Dual scalability: The framework is both automatable and open-ended, extending naturally to new threat categories without dependence on fixed benchmarks.
Alignment with policy frameworks: Compatible with established frameworks including the OpenAI Preparedness Framework, Anthropic RSP, and NIST AI RMF.
Cross-domain methodology: The combination of k-NN and Monte Carlo is generalizable and can be extended to other safety domains.

Limitations & Future Work¶

Assumption constraints: The framework assumes actors cannot fact-check, nor employ best-of-n or multi-turn prompting; in practice, adversaries may be considerably more strategic.
Data dependency: The accuracy of the harm function and step-level probabilities depends on historical data, with limited magnitude estimation.
Single-model evaluation: Validation is conducted on only one open-source model; closed-source models such as GPT-4 and Claude are not evaluated.
Biosecurity focus: The framework is currently restricted to biosecurity and has not been extended to chemical, radiological, cyber, or other threat domains.
Correctness ≠ risk: The framework assumes informational correctness equates to risk, without accounting for partially correct but still dangerous instructions.
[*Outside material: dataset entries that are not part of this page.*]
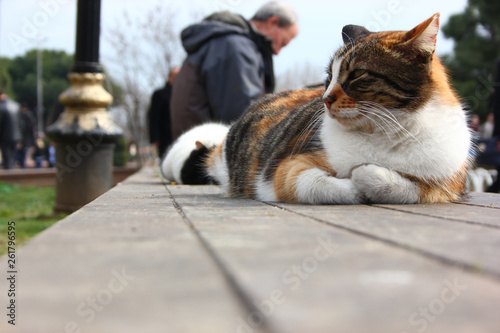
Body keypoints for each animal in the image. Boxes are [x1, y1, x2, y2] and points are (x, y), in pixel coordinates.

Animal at [163, 13, 472, 204]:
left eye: (357, 74)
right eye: (329, 76)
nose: (324, 97)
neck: (386, 132)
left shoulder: (447, 185)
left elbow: (400, 183)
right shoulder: (287, 169)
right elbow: (319, 184)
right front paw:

Anthropic RSP / OpenAI Preparedness Framework: MOCET provides a quantifiable risk metric that complements these existing frameworks.
WMDP: Assesses domain knowledge but not real-world risk; MOCET fills this gap.
LLM-as-Judge: MOCET extends the LLM evaluation paradigm by shifting the focus from performance to safety risk quantification.
Insights: Analogous probabilistic cascade modeling combined with Monte Carlo methods could be applied to assess other threat categories, including AI-assisted cyberattacks and chemical weapon synthesis.

Rating¶

⭐⭐⭐⭐ Novelty: Combining Monte Carlo simulation with k-NN probability estimation for threat quantification is novel within the AI safety literature.
⭐⭐⭐ Experimental Thoroughness: The case study covers only one model and two biological agents; experimental scale is insufficient.
⭐⭐⭐⭐ Value: Provides an interpretable and scalable quantitative tool for AI safety evaluation with significant policy implications.
⭐⭐⭐ Methodological Depth: The probabilistic modeling is relatively straightforward; the accuracy of k-NN estimation requires more rigorous validation.

Overall: ⭐⭐⭐⭐ (3.5/5) — The paper presents a valuable framework for risk quantification in AI safety, with interpretability and policy alignment as its key strengths. However, the limited experimental scale and strong assumptions necessitate larger-scale validation before its effectiveness can be fully established.